EXERCISE DETAILS: Using the listing below, set down each line from the line containing "- M: Even though" through the line containing "- TYPES hissing", both ends included, exactly and with nothing added.

DATA SUPPLIED:
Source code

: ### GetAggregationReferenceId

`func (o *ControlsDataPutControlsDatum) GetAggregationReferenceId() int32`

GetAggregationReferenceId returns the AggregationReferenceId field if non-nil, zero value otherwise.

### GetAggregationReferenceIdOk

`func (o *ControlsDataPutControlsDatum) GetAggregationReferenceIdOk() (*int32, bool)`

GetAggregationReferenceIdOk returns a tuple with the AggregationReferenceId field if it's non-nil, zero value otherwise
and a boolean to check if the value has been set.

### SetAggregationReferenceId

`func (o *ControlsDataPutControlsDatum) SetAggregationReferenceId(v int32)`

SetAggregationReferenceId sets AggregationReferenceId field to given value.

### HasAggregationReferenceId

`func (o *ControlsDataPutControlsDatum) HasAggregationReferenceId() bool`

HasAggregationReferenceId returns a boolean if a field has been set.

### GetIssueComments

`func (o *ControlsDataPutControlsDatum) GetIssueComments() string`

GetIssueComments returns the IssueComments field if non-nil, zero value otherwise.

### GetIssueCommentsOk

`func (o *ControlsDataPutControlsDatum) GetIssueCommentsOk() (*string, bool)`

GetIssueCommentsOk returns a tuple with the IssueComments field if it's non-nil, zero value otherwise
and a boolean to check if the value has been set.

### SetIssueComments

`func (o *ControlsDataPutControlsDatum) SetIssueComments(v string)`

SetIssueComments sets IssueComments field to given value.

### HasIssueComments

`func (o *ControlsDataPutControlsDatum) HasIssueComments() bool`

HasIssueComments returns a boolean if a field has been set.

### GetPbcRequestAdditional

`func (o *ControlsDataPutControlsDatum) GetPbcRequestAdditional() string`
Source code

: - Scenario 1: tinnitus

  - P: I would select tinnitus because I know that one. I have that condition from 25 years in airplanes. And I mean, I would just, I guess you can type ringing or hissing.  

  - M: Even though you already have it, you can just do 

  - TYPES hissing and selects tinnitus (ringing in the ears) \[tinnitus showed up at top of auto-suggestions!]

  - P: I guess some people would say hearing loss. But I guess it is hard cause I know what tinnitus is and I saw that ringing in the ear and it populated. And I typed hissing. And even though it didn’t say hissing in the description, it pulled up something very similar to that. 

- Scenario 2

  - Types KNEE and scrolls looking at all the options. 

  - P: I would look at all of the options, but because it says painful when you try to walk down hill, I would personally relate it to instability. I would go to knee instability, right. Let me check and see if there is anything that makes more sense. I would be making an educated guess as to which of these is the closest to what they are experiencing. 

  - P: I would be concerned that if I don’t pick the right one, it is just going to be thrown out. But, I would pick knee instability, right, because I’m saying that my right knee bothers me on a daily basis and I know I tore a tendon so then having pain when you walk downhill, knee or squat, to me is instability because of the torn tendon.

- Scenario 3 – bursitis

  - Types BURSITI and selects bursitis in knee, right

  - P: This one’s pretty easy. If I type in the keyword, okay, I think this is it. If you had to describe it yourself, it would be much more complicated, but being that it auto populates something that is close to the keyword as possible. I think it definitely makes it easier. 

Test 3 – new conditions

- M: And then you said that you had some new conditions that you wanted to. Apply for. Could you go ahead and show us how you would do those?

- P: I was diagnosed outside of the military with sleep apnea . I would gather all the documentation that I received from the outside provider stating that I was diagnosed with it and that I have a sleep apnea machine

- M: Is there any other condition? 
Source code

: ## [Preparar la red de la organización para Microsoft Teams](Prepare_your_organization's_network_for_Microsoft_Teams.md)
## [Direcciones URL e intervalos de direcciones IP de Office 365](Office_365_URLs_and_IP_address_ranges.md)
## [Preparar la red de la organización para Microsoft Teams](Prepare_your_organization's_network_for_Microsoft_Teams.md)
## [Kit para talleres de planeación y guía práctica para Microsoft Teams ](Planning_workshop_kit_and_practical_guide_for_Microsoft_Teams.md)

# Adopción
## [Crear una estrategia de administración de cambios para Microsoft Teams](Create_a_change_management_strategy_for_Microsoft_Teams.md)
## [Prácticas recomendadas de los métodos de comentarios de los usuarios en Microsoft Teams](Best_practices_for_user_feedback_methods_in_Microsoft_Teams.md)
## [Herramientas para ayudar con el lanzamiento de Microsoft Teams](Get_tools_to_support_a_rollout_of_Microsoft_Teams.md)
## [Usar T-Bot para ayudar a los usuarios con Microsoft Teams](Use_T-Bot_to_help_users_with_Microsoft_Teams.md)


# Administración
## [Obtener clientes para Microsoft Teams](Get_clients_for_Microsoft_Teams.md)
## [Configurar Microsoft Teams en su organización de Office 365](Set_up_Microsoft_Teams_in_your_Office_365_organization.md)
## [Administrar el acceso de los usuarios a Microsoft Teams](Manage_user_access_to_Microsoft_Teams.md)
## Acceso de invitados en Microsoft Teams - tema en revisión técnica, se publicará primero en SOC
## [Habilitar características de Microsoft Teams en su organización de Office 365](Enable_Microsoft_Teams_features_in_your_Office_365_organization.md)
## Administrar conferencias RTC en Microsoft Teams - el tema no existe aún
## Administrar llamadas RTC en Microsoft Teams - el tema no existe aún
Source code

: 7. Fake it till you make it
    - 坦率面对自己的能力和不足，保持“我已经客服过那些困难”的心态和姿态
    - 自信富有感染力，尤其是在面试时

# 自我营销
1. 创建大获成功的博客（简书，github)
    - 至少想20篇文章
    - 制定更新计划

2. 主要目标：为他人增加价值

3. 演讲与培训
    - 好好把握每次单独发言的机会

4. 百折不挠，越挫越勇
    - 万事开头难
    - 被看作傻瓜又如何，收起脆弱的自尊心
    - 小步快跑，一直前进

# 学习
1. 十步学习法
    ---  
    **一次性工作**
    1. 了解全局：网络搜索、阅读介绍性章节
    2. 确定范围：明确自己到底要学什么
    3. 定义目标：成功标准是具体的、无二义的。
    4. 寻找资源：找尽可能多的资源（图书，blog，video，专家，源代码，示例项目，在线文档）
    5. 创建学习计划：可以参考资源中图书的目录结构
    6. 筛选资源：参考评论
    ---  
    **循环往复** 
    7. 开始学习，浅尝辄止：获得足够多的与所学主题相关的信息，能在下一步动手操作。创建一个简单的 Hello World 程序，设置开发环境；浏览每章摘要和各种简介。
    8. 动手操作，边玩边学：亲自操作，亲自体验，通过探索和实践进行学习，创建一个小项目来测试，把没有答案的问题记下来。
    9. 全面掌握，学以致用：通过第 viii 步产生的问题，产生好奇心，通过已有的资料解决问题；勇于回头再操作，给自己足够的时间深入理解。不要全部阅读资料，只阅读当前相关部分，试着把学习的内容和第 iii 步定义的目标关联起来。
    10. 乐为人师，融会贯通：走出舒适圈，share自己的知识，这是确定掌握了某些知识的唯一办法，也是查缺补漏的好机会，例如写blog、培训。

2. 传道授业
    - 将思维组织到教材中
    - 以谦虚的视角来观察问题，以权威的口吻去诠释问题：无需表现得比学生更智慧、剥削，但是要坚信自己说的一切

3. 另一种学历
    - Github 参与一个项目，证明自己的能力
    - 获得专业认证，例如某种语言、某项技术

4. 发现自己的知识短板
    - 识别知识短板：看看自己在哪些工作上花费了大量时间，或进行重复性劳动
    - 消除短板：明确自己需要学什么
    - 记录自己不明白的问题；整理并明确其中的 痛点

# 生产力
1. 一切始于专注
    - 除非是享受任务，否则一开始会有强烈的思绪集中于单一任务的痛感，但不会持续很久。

PROBLEM SOLUTION:
  - M: Even though you already have it, you can just do 

  - TYPES hissing and selects tinnitus (ringing in the ears) \[tinnitus showed up at top of auto-suggestions!]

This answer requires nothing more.